● Problem details
Begin with the line containing "fruit bowl: none" and reproduce it and all later lines exactly, through the last line of the records. Add nothing else.

*** Begin section ***

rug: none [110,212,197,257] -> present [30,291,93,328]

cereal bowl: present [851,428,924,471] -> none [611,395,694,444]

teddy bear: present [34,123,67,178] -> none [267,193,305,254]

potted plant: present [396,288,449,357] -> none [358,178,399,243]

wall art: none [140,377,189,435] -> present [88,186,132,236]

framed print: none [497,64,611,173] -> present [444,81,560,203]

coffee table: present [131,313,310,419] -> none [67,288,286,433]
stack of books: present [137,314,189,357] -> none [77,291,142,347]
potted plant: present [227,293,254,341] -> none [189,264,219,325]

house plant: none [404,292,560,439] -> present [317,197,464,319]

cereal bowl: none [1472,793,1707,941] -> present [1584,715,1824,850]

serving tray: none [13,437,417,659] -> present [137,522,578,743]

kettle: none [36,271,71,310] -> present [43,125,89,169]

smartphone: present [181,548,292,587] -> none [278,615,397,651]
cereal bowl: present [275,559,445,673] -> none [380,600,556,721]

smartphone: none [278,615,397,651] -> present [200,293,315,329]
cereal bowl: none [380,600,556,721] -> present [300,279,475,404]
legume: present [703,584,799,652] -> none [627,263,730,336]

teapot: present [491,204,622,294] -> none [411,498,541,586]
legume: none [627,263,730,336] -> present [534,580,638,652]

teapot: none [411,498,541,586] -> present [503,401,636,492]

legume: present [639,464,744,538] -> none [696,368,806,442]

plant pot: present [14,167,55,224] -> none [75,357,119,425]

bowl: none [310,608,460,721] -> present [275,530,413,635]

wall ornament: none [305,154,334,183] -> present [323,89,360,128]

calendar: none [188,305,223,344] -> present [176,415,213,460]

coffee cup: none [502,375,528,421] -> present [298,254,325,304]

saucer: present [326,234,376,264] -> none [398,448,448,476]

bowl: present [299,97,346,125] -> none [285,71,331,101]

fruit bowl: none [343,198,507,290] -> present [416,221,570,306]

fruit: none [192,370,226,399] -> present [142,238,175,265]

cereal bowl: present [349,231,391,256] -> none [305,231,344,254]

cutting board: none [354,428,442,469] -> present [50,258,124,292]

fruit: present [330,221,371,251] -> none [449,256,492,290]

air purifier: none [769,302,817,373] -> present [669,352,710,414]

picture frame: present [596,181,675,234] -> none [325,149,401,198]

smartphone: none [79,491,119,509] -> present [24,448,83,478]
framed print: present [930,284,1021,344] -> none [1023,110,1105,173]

*** End section ***

● Exercise output
fruit bowl: none [343,198,507,290] -> present [416,221,570,306]

fruit: none [192,370,226,399] -> present [142,238,175,265]

cereal bowl: present [349,231,391,256] -> none [305,231,344,254]

cutting board: none [354,428,442,469] -> present [50,258,124,292]

fruit: present [330,221,371,251] -> none [449,256,492,290]

air purifier: none [769,302,817,373] -> present [669,352,710,414]

picture frame: present [596,181,675,234] -> none [325,149,401,198]

smartphone: none [79,491,119,509] -> present [24,448,83,478]
framed print: present [930,284,1021,344] -> none [1023,110,1105,173]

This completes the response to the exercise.